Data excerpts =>
*** Block opens ***
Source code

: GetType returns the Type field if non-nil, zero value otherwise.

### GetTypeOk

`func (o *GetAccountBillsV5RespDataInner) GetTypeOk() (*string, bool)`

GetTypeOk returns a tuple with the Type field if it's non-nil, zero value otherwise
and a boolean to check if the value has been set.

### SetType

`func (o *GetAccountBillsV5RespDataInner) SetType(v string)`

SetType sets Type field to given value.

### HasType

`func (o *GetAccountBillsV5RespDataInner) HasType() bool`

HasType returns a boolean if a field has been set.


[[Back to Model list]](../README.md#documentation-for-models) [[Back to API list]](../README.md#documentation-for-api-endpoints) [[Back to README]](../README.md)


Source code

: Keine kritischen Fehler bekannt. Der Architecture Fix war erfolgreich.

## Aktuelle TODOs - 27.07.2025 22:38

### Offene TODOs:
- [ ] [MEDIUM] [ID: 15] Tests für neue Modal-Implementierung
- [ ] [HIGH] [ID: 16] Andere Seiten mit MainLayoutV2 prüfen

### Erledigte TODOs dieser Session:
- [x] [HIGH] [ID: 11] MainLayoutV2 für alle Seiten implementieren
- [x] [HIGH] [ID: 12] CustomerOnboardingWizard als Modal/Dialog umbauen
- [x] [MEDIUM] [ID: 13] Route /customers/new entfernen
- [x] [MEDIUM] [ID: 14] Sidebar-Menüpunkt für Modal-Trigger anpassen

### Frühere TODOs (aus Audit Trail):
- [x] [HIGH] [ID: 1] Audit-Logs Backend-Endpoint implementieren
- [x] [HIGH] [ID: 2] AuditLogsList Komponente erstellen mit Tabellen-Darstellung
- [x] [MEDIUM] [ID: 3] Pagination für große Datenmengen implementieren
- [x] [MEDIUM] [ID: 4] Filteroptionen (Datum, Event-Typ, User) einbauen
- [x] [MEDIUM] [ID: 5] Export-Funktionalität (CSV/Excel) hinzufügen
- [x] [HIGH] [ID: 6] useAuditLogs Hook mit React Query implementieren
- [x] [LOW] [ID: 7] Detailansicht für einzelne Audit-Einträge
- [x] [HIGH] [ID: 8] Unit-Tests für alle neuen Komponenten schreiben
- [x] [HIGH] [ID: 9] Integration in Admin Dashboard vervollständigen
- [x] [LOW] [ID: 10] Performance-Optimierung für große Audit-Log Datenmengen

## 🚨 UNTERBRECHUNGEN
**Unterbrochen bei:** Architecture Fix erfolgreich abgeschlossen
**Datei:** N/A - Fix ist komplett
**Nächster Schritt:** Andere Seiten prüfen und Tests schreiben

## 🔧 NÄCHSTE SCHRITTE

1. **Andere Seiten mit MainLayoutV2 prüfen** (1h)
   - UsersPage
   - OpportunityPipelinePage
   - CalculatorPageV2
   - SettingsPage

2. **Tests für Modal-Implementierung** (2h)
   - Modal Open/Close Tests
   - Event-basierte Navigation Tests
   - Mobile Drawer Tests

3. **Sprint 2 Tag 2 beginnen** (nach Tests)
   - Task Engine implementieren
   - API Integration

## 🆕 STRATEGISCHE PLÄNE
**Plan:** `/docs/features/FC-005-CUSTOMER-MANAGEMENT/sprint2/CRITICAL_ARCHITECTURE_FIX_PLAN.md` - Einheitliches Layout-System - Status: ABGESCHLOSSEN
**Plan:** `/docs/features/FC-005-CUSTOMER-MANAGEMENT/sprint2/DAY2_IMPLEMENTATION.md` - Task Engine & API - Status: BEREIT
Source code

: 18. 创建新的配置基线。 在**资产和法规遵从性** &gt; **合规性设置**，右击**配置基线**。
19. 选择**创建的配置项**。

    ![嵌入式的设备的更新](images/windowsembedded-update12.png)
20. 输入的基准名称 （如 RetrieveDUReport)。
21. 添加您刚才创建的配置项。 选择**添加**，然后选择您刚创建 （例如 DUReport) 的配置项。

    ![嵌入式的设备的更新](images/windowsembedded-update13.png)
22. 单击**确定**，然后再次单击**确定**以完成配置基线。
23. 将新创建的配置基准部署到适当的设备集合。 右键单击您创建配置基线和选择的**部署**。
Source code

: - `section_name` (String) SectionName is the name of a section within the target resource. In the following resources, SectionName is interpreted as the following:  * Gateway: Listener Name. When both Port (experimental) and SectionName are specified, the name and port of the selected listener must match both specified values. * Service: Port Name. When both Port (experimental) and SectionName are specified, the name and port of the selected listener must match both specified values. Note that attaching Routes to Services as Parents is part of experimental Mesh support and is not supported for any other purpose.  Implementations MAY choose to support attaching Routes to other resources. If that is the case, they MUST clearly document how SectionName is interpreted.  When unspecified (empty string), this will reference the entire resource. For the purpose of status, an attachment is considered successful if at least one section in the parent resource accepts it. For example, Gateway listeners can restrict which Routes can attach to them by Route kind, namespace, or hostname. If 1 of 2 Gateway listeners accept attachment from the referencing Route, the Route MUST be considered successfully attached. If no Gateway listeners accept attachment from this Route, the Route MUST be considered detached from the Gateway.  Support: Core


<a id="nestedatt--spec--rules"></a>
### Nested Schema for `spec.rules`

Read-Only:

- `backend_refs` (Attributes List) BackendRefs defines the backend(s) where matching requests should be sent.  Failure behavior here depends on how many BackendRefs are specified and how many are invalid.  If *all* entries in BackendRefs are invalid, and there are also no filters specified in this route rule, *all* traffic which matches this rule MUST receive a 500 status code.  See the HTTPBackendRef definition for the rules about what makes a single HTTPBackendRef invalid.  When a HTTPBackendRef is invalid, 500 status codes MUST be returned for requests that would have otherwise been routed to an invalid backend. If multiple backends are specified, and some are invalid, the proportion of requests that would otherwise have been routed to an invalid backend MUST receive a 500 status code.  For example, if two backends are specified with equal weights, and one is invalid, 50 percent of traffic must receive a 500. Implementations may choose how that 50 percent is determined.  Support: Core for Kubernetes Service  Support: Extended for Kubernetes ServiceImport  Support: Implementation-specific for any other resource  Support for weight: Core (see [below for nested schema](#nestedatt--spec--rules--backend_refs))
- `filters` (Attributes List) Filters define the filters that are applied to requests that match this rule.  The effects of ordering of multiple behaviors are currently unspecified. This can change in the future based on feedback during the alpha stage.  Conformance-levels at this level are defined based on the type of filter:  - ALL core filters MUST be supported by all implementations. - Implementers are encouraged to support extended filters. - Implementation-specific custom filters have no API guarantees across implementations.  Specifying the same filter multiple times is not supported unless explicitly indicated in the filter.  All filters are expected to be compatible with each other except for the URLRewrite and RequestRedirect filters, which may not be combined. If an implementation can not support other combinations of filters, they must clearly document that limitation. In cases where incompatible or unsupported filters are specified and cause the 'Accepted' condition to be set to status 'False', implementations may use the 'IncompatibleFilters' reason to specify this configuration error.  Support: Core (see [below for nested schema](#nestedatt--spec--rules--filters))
*** Block closes ***
Problem details => Retype every line of the items above verbatim, keeping each character, space, and line break unchanged.

Output below =>
Source code

: GetType returns the Type field if non-nil, zero value otherwise.

### GetTypeOk

`func (o *GetAccountBillsV5RespDataInner) GetTypeOk() (*string, bool)`

GetTypeOk returns a tuple with the Type field if it's non-nil, zero value otherwise
and a boolean to check if the value has been set.

### SetType

`func (o *GetAccountBillsV5RespDataInner) SetType(v string)`

SetType sets Type field to given value.

### HasType

`func (o *GetAccountBillsV5RespDataInner) HasType() bool`

HasType returns a boolean if a field has been set.


[[Back to Model list]](../README.md#documentation-for-models) [[Back to API list]](../README.md#documentation-for-api-endpoints) [[Back to README]](../README.md)


Source code

: Keine kritischen Fehler bekannt. Der Architecture Fix war erfolgreich.

## Aktuelle TODOs - 27.07.2025 22:38

### Offene TODOs:
- [ ] [MEDIUM] [ID: 15] Tests für neue Modal-Implementierung
- [ ] [HIGH] [ID: 16] Andere Seiten mit MainLayoutV2 prüfen

### Erledigte TODOs dieser Session:
- [x] [HIGH] [ID: 11] MainLayoutV2 für alle Seiten implementieren
- [x] [HIGH] [ID: 12] CustomerOnboardingWizard als Modal/Dialog umbauen
- [x] [MEDIUM] [ID: 13] Route /customers/new entfernen
- [x] [MEDIUM] [ID: 14] Sidebar-Menüpunkt für Modal-Trigger anpassen

### Frühere TODOs (aus Audit Trail):
- [x] [HIGH] [ID: 1] Audit-Logs Backend-Endpoint implementieren
- [x] [HIGH] [ID: 2] AuditLogsList Komponente erstellen mit Tabellen-Darstellung
- [x] [MEDIUM] [ID: 3] Pagination für große Datenmengen implementieren
- [x] [MEDIUM] [ID: 4] Filteroptionen (Datum, Event-Typ, User) einbauen
- [x] [MEDIUM] [ID: 5] Export-Funktionalität (CSV/Excel) hinzufügen
- [x] [HIGH] [ID: 6] useAuditLogs Hook mit React Query implementieren
- [x] [LOW] [ID: 7] Detailansicht für einzelne Audit-Einträge
- [x] [HIGH] [ID: 8] Unit-Tests für alle neuen Komponenten schreiben
- [x] [HIGH] [ID: 9] Integration in Admin Dashboard vervollständigen
- [x] [LOW] [ID: 10] Performance-Optimierung für große Audit-Log Datenmengen

## 🚨 UNTERBRECHUNGEN
**Unterbrochen bei:** Architecture Fix erfolgreich abgeschlossen
**Datei:** N/A - Fix ist komplett
**Nächster Schritt:** Andere Seiten prüfen und Tests schreiben

## 🔧 NÄCHSTE SCHRITTE

1. **Andere Seiten mit MainLayoutV2 prüfen** (1h)
   - UsersPage
   - OpportunityPipelinePage
   - CalculatorPageV2
   - SettingsPage

2. **Tests für Modal-Implementierung** (2h)
   - Modal Open/Close Tests
   - Event-basierte Navigation Tests
   - Mobile Drawer Tests

3. **Sprint 2 Tag 2 beginnen** (nach Tests)
   - Task Engine implementieren
   - API Integration

## 🆕 STRATEGISCHE PLÄNE
**Plan:** `/docs/features/FC-005-CUSTOMER-MANAGEMENT/sprint2/CRITICAL_ARCHITECTURE_FIX_PLAN.md` - Einheitliches Layout-System - Status: ABGESCHLOSSEN
**Plan:** `/docs/features/FC-005-CUSTOMER-MANAGEMENT/sprint2/DAY2_IMPLEMENTATION.md` - Task Engine & API - Status: BEREIT
Source code

: 18. 创建新的配置基线。 在**资产和法规遵从性** &gt; **合规性设置**，右击**配置基线**。
19. 选择**创建的配置项**。

    ![嵌入式的设备的更新](images/windowsembedded-update12.png)
20. 输入的基准名称 （如 RetrieveDUReport)。
21. 添加您刚才创建的配置项。 选择**添加**，然后选择您刚创建 （例如 DUReport) 的配置项。

    ![嵌入式的设备的更新](images/windowsembedded-update13.png)
22. 单击**确定**，然后再次单击**确定**以完成配置基线。
23. 将新创建的配置基准部署到适当的设备集合。 右键单击您创建配置基线和选择的**部署**。
Source code

: - `section_name` (String) SectionName is the name of a section within the target resource. In the following resources, SectionName is interpreted as the following:  * Gateway: Listener Name. When both Port (experimental) and SectionName are specified, the name and port of the selected listener must match both specified values. * Service: Port Name. When both Port (experimental) and SectionName are specified, the name and port of the selected listener must match both specified values. Note that attaching Routes to Services as Parents is part of experimental Mesh support and is not supported for any other purpose.  Implementations MAY choose to support attaching Routes to other resources. If that is the case, they MUST clearly document how SectionName is interpreted.  When unspecified (empty string), this will reference the entire resource. For the purpose of status, an attachment is considered successful if at least one section in the parent resource accepts it. For example, Gateway listeners can restrict which Routes can attach to them by Route kind, namespace, or hostname. If 1 of 2 Gateway listeners accept attachment from the referencing Route, the Route MUST be considered successfully attached. If no Gateway listeners accept attachment from this Route, the Route MUST be considered detached from the Gateway.  Support: Core


<a id="nestedatt--spec--rules"></a>
### Nested Schema for `spec.rules`

Read-Only:

- `backend_refs` (Attributes List) BackendRefs defines the backend(s) where matching requests should be sent.  Failure behavior here depends on how many BackendRefs are specified and how many are invalid.  If *all* entries in BackendRefs are invalid, and there are also no filters specified in this route rule, *all* traffic which matches this rule MUST receive a 500 status code.  See the HTTPBackendRef definition for the rules about what makes a single HTTPBackendRef invalid.  When a HTTPBackendRef is invalid, 500 status codes MUST be returned for requests that would have otherwise been routed to an invalid backend. If multiple backends are specified, and some are invalid, the proportion of requests that would otherwise have been routed to an invalid backend MUST receive a 500 status code.  For example, if two backends are specified with equal weights, and one is invalid, 50 percent of traffic must receive a 500. Implementations may choose how that 50 percent is determined.  Support: Core for Kubernetes Service  Support: Extended for Kubernetes ServiceImport  Support: Implementation-specific for any other resource  Support for weight: Core (see [below for nested schema](#nestedatt--spec--rules--backend_refs))
- `filters` (Attributes List) Filters define the filters that are applied to requests that match this rule.  The effects of ordering of multiple behaviors are currently unspecified. This can change in the future based on feedback during the alpha stage.  Conformance-levels at this level are defined based on the type of filter:  - ALL core filters MUST be supported by all implementations. - Implementers are encouraged to support extended filters. - Implementation-specific custom filters have no API guarantees across implementations.  Specifying the same filter multiple times is not supported unless explicitly indicated in the filter.  All filters are expected to be compatible with each other except for the URLRewrite and RequestRedirect filters, which may not be combined. If an implementation can not support other combinations of filters, they must clearly document that limitation. In cases where incompatible or unsupported filters are specified and cause the 'Accepted' condition to be set to status 'False', implementations may use the 'IncompatibleFilters' reason to specify this configuration error.  Support: Core (see [below for nested schema](#nestedatt--spec--rules--filters))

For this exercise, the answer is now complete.